With the string "down" as the filter, copy each matching line from the records.

++++ DATASET EXTRACT ++++

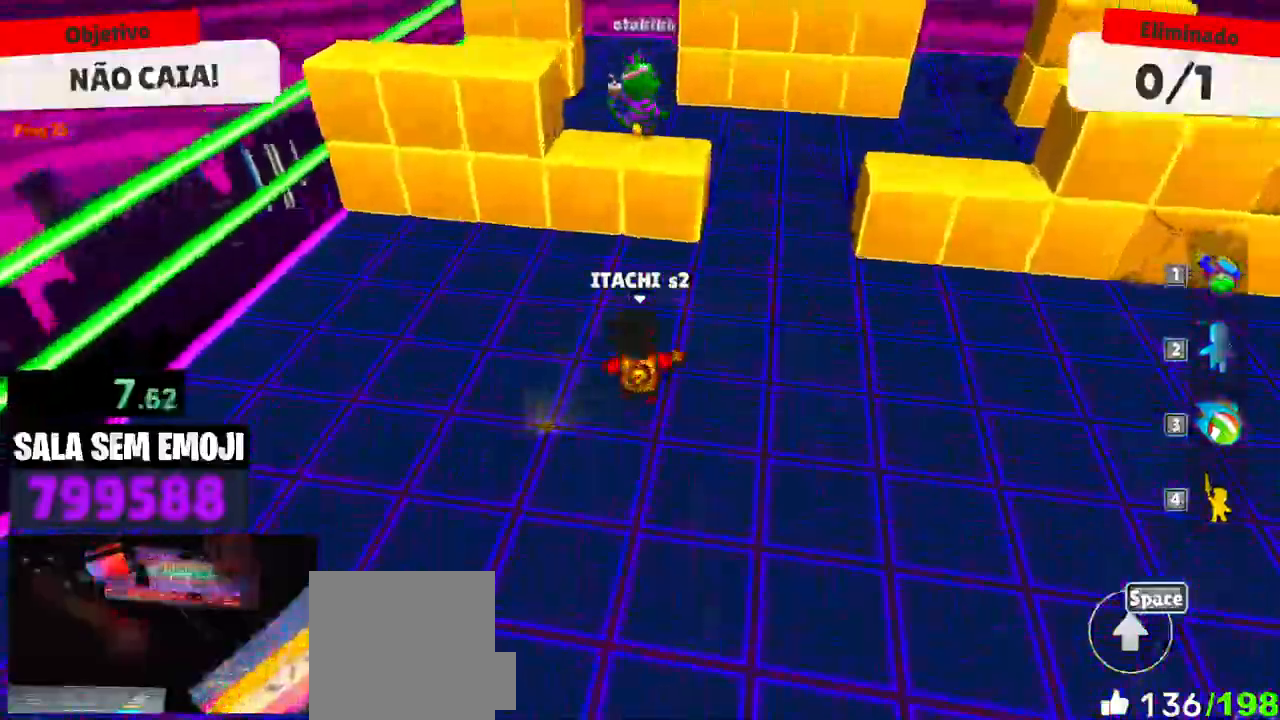
{"keys": ["d"], "mouse": [], "events": [[66, "a", "down"], [66, "space", "up"], [166, "w", "up"], [216, "s", "down"], [300, "a", "up"], [300, "d", "down"], [400, "s", "up"]]}
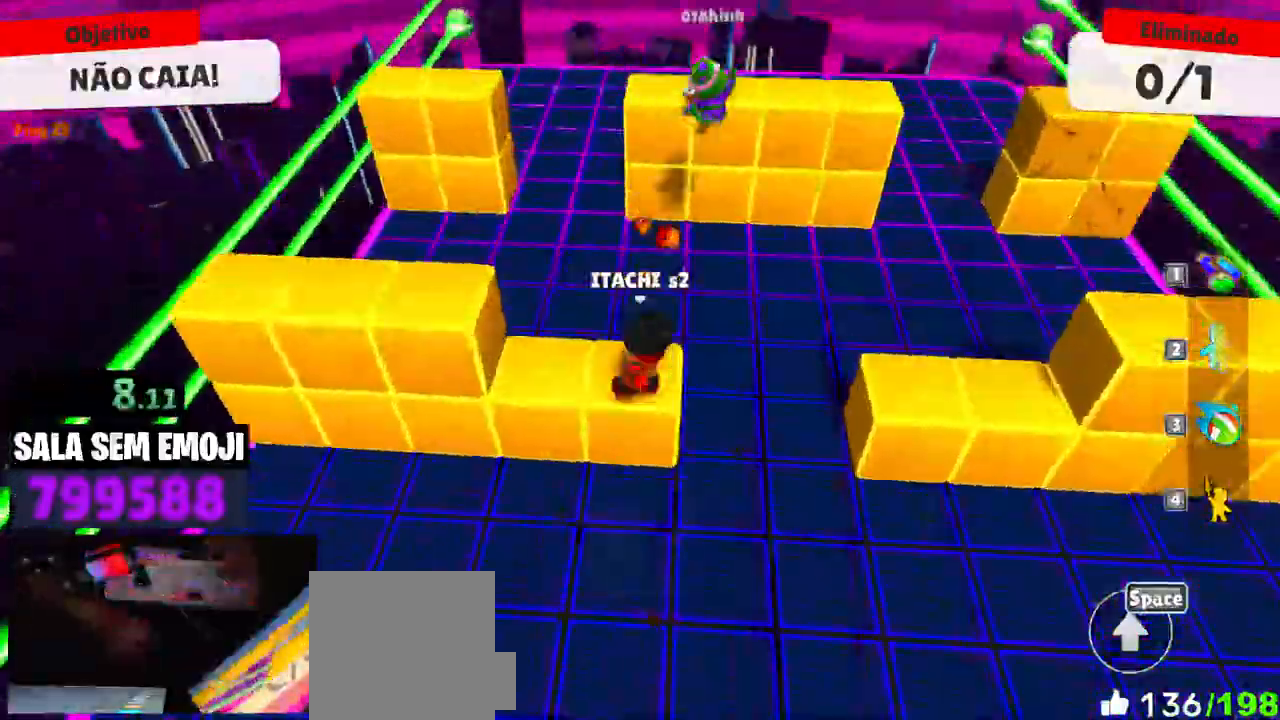
{"keys": ["space", "w"], "mouse": [], "events": [[33, "w", "down"], [133, "d", "up"], [233, "space", "down"], [366, "space", "up"], [466, "space", "down"]]}
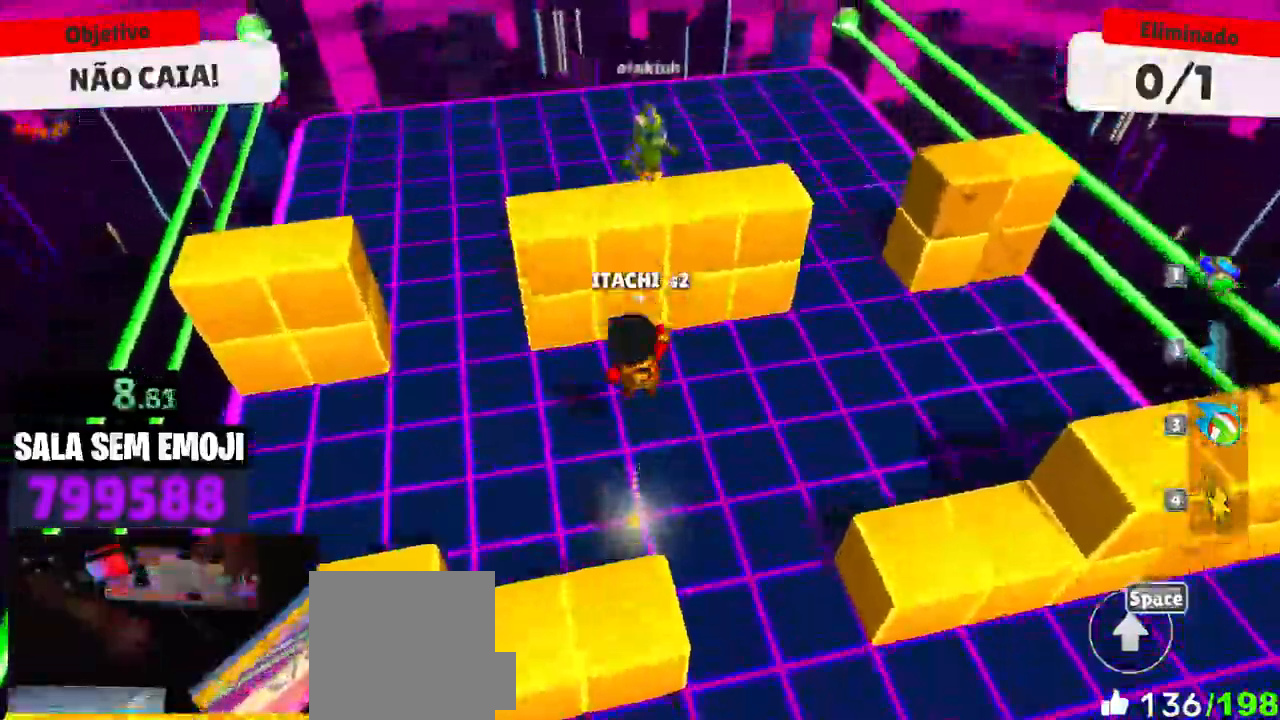
{"keys": ["d", "s"], "mouse": [], "events": [[50, "space", "up"], [100, "a", "down"], [100, "w", "up"], [250, "s", "down"], [283, "a", "up"], [383, "d", "down"]]}
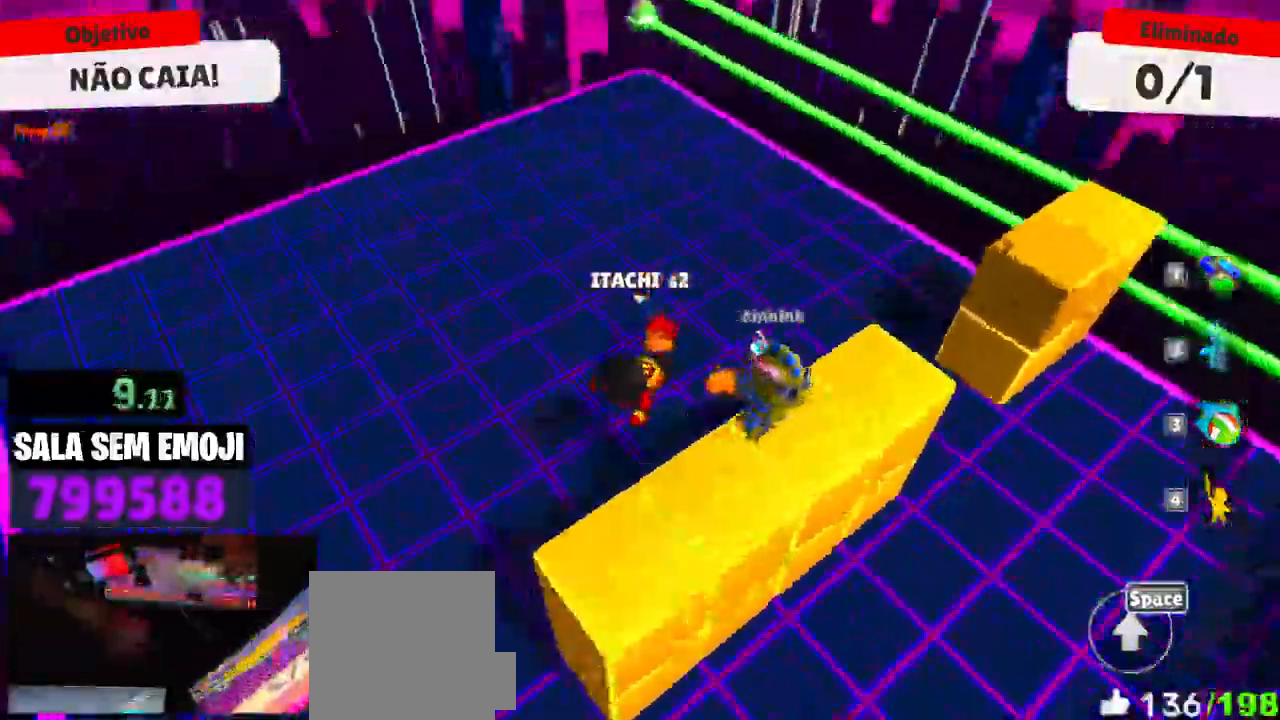
{"keys": ["w"], "mouse": [], "events": [[33, "s", "up"], [216, "w", "down"], [450, "d", "up"]]}
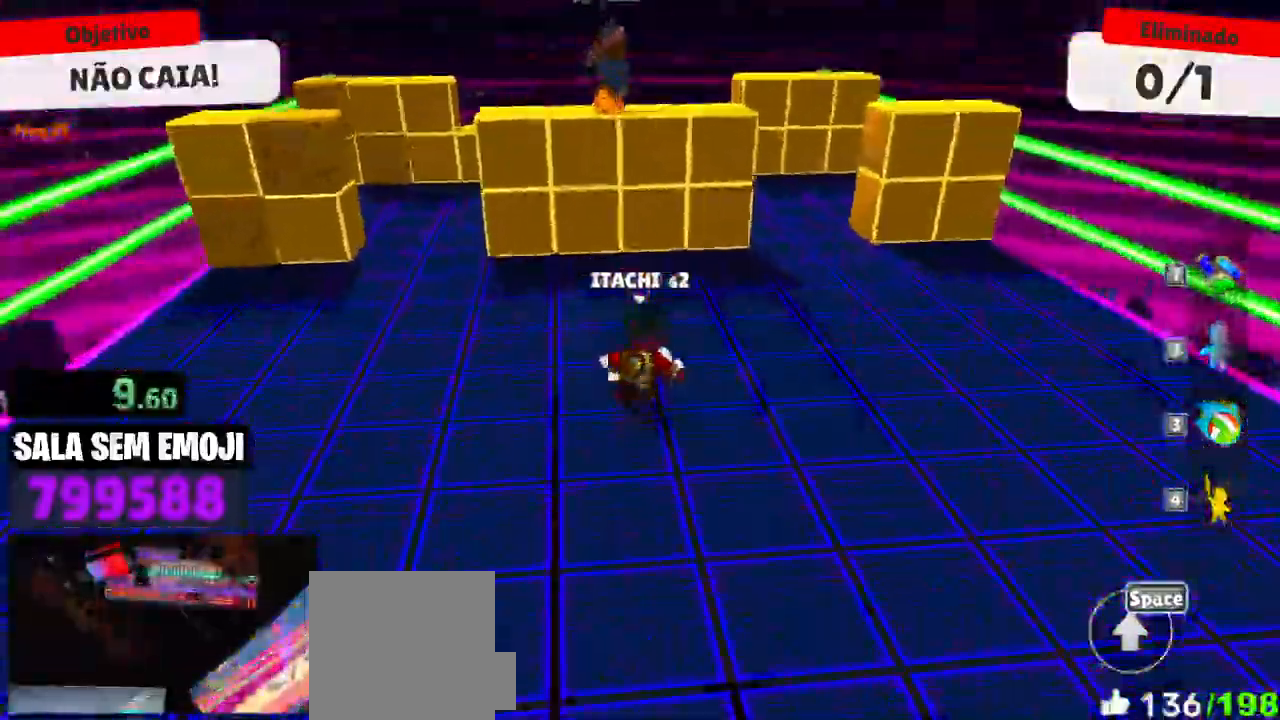
{"keys": ["w"], "mouse": [], "events": []}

++++

EXERCISE RESPONSE =
{"keys": ["d"], "mouse": [], "events": [[66, "a", "down"], [66, "space", "up"], [166, "w", "up"], [216, "s", "down"], [300, "a", "up"], [300, "d", "down"], [400, "s", "up"]]}
{"keys": ["space", "w"], "mouse": [], "events": [[33, "w", "down"], [133, "d", "up"], [233, "space", "down"], [366, "space", "up"], [466, "space", "down"]]}
{"keys": ["d", "s"], "mouse": [], "events": [[50, "space", "up"], [100, "a", "down"], [100, "w", "up"], [250, "s", "down"], [283, "a", "up"], [383, "d", "down"]]}
{"keys": ["w"], "mouse": [], "events": [[33, "s", "up"], [216, "w", "down"], [450, "d", "up"]]}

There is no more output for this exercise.